В ту пору отец мой начал прихварывать. Уже в первые недели той ранней зимы он, случалось, по целым дням оставался в постели, окруженный пузырьками, пилюлями и принесенными из лавки торговыми книгами. Горький запах болезни оседал на дне комнаты, а обои густели все более темными сплетениями арабесок.
По вечерам, когда мать приходила из лавки, он бывал взбудоражен, склонен препираться и пенял ей за небрежность бухгалтерии, багровея лицом и распаляясь до исступления. Помню, проснувшись среди ночи, я увидел однажды, как отец босиком и в ночной рубашке бегал по кожаному дивану, таким способом удостоверяя беспомощной матери свою ярость.
В иные дни он бывал спокоен, сосредоточен и с головой уходил в свои книги, плутая в непролазных лабиринтах путаных подсчетов.
Я вижу в свете коптящей лампы, как он с огромной тенью от головы на стене покачивается в безмолвной медитации, присев на корточки среди подушек у большого резного изголовья кровати.
Иногда же голова его выныривала из расчетов как бы набрать воздуху, разевала рот, неодобрительно цокала языком, который был сух и горек, и беспомощно озиралась, словно бы ища чего-то.
Тогда он, как правило, потихоньку убегал из постели в угол, где висел заветный прибор, представляющий собой разновидность водяной клепсидры или большой стеклянной ампулы, разделенной на унции и наполненной темным флюидом. Отец соединялся с прибором этим, словно бы извилистой болезненной пуповиной, длинною резиновой кишкой и, соединенный таково с печальным приспособлением, сосредоточенно замирал, а глаза его темнели, хотя на побледневшем лице являлось выражение страдания или некоей преступной неги.

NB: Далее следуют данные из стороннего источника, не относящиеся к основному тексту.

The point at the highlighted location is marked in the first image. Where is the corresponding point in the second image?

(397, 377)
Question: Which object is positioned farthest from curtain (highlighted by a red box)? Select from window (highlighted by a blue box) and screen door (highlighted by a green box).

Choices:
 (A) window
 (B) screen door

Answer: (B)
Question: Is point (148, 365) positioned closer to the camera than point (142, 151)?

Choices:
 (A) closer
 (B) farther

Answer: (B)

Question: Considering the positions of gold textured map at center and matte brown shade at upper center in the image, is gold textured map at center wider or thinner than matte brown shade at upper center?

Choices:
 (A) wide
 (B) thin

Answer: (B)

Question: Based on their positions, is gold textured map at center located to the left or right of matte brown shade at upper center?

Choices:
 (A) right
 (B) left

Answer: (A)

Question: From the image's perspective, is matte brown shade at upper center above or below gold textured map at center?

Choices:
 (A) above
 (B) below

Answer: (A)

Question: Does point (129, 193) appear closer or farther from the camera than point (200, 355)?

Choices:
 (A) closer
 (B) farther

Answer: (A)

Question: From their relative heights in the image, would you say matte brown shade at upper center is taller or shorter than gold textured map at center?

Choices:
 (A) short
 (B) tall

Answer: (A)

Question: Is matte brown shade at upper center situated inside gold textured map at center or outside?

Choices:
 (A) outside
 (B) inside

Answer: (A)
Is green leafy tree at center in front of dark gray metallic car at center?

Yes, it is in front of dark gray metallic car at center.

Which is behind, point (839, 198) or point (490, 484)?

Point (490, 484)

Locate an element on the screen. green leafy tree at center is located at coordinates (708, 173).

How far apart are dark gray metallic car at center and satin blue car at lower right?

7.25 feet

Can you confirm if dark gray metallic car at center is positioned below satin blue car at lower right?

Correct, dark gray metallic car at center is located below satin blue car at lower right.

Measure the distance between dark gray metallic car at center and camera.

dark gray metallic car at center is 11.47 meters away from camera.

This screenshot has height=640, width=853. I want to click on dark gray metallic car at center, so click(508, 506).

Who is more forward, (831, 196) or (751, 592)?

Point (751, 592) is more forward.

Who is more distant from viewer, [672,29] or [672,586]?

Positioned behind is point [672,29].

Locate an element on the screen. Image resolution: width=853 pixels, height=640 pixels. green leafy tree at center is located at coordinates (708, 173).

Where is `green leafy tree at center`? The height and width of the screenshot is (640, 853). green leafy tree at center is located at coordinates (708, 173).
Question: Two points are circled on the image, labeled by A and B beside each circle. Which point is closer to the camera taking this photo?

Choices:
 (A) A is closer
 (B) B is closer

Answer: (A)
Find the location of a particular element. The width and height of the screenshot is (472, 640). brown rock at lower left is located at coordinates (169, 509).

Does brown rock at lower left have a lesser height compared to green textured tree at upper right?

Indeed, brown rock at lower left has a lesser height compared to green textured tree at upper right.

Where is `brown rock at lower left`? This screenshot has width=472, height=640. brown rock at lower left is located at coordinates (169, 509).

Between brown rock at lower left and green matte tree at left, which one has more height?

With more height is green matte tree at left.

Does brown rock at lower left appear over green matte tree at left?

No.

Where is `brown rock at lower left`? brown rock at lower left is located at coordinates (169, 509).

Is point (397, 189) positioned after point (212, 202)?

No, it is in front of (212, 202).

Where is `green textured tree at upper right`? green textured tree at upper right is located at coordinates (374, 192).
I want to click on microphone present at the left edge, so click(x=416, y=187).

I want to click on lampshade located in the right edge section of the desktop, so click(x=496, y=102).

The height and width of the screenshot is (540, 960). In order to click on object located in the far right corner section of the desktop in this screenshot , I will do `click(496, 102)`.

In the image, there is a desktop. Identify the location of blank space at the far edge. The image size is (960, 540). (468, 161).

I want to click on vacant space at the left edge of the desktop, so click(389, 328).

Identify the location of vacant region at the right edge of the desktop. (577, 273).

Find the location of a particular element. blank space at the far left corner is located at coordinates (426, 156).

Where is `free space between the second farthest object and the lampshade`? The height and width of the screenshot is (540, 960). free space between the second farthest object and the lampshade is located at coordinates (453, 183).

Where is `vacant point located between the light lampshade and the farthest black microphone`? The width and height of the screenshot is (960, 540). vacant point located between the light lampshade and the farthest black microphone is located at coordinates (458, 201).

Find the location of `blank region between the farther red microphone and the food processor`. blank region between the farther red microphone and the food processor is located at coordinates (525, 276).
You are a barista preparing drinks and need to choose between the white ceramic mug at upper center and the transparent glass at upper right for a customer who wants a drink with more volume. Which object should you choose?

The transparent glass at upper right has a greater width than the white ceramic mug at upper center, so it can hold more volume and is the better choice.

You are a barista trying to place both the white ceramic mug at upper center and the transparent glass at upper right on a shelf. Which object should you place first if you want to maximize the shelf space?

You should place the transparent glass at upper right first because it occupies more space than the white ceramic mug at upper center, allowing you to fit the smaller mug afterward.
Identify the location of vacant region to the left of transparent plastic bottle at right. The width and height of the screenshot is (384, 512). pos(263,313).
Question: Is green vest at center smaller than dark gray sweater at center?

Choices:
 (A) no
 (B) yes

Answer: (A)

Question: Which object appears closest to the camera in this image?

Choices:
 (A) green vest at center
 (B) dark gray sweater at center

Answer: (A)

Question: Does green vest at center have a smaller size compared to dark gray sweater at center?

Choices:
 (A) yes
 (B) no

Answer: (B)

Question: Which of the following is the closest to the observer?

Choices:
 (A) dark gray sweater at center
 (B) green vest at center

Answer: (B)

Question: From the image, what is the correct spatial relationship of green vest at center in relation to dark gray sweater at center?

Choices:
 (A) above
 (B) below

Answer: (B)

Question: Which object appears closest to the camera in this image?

Потом снова бывали дни тихой сосредоточенной работы, перемежавшейся монологами одиночества. Сидя в свете настольной лампы среди подушек большой кровати, покуда комната громадилась ввысь абажурной тенью, объединявшей ее с непомерной стихией заоконной городской ночи, — он ощущал, не глядя, как пространство заращивает его пульсирующей гущиной обоев, полной шепотов, шипений и шепелявостей. Внимал, не глядя, сговор этот, исполненный многозначительных подмигиваний, понимающих взглядов, вслушивающихся ушных раковин, распустившихся меж цветов, и темных уст, которые усмехались.
Тогда он словно бы еще яростней уходил в работу, подсчитывал и суммировал, боясь обнаружить гнев, переполнявший его, подавляя искушение с внезапным криком кинуться на всю эту заспинную жизнь, похватать без разбору полные горсти кудрявых арабесок, этих букетов глаз и ушей, которые выроила из себя ночь и которые росли и множились, вымерещивая все новые побеги и отростки из породительного пупка тьмы. И лишь тогда успокаивался, когда с отливом ночи обои увядали, сворачивались, роняли лепестки и листву, и по-осеннему прореживались, цедя сквозь себя далекое рассветание.